The Cu2+ ion can be separated from Ag+,
Ca2+, and K+ in aqueous solution by
1. precipitation of Cu2+ as Cu(OH)2(s) with
6 M NaOH(aq).
2. precipitation of Ag+, Ca2+, and K+ as
the carbonates.
3. None of these procedures will separate
Cu2+ from the other ions.
4. precipitation of Cu2+ as CuCl2(s) with 6
M HCl(aq).
5. precipitation of Cu2+ as CuS(s) at pH 1.
The Cu2+ ion can be separated from Ag+,
Ca2+, and K+ in aqueous solution by
1. precipitation of Cu2+ as Cu(OH)2(s) with 6 M NaOH(aq).
Cu(OH)2 will ppt but so will Ag(OH)2/Ag2O.
2. precipitation of Ag+, Ca2+, and K+ as
the carbonates.
CuCO3 will ppt with Ag2CO3 and K^+ will not\
3. None of these procedures will separateCu2+ from the other ions.
I think this is the best answer.
4. precipitation of Cu2+ as CuCl2(s) with 6 M HCl(aq).
Absolutely not. CuCl2 is soluble.
5. precipitation of Cu2+ as CuS(s) at pH 1.
The solubility of Ag2S and CuS are more or less the same at pH=1 so that will not separate the two.
6. By telling them a really bad joke and hoping they leave the solution out of sheer disappointment.
The option that can separate the Cu2+ ion from Ag+, Ca2+, and K+ in aqueous solution is:
1. Precipitation of Cu2+ as Cu(OH)2(s) with 6 M NaOH(aq).
This method takes advantage of the low solubility of Cu(OH)2 compared to the other metal hydroxides. When 6 M NaOH(aq) is added to the solution, Cu2+ ions will react with hydroxide ions to form Cu(OH)2 precipitation, while Ag+, Ca2+, and K+ ions will remain in solution as their corresponding hydroxides are more soluble. This precipitation allows for the separation of Cu2+ ion from the other ions.
To determine which procedure can separate the Cu2+ ion from Ag+, Ca2+, and K+ in aqueous solution, we need to consider the solubility of the compounds formed during the reactions. Let's break down each option:
1. Precipitation of Cu2+ as Cu(OH)2(s) with 6 M NaOH(aq):
To see if Cu2+ can be separated from the other ions, we need to check the solubilities of the resulting compounds. Cu(OH)2 is sparingly soluble, while AgOH, Ca(OH)2, and KOH are more soluble. Therefore, this procedure will not separate Cu2+ from the other ions.
2. Precipitation of Ag+, Ca2+, and K+ as the carbonates:
Similarly, we need to compare the solubilities of the carbonates formed. Ag2CO3 is slightly soluble, CaCO3 is moderately soluble, and K2CO3 is highly soluble. Once again, this procedure will not separate Cu2+ from the other ions.

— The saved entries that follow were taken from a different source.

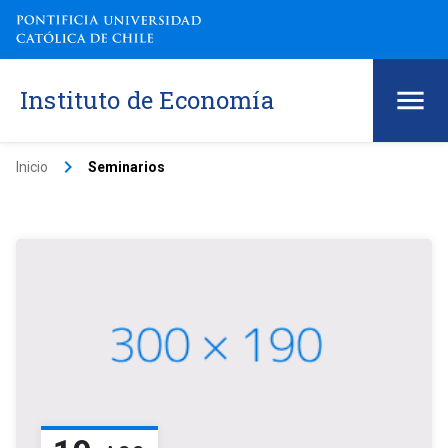
Instituto de Economía
keyboard_arrow_right
Inicio
Seminarios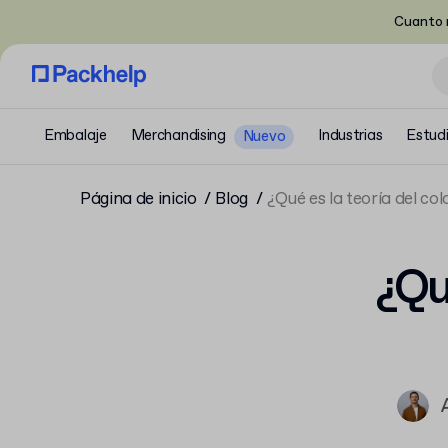
Cuanto m
Embalaje
Merchandising
Industrias
Estud
Nuevo
Página de inicio
Blog
¿Qué es la teoría del co
¿Qué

3. None of these procedures will separate Cu2+ from the other ions:
This option suggests that none of the given procedures can separate Cu2+ from Ag+, Ca2+, and K+. However, we need to verify this statement based on the solubilities of the compounds formed during each reaction.
4. Precipitation of Cu2+ as CuCl2(s) with 6 M HCl(aq):
To determine the solubility of CuCl2, we need to consult a solubility table. According to the table, CuCl2 is soluble in water. This procedure will not separate Cu2+ from the other ions either.
5. Precipitation of Cu2+ as CuS(s) at pH 1:
Again, let's refer to a solubility table to check CuS's solubility. CuS is insoluble in water, so this procedure is capable of separating Cu2+ from Ag+, Ca2+, and K+ in aqueous solution.
Therefore, option 5, precipitation of Cu2+ as CuS(s) at pH 1, is the correct procedure to separate Cu2+ from Ag+, Ca2+, and K+ ions in the given solution.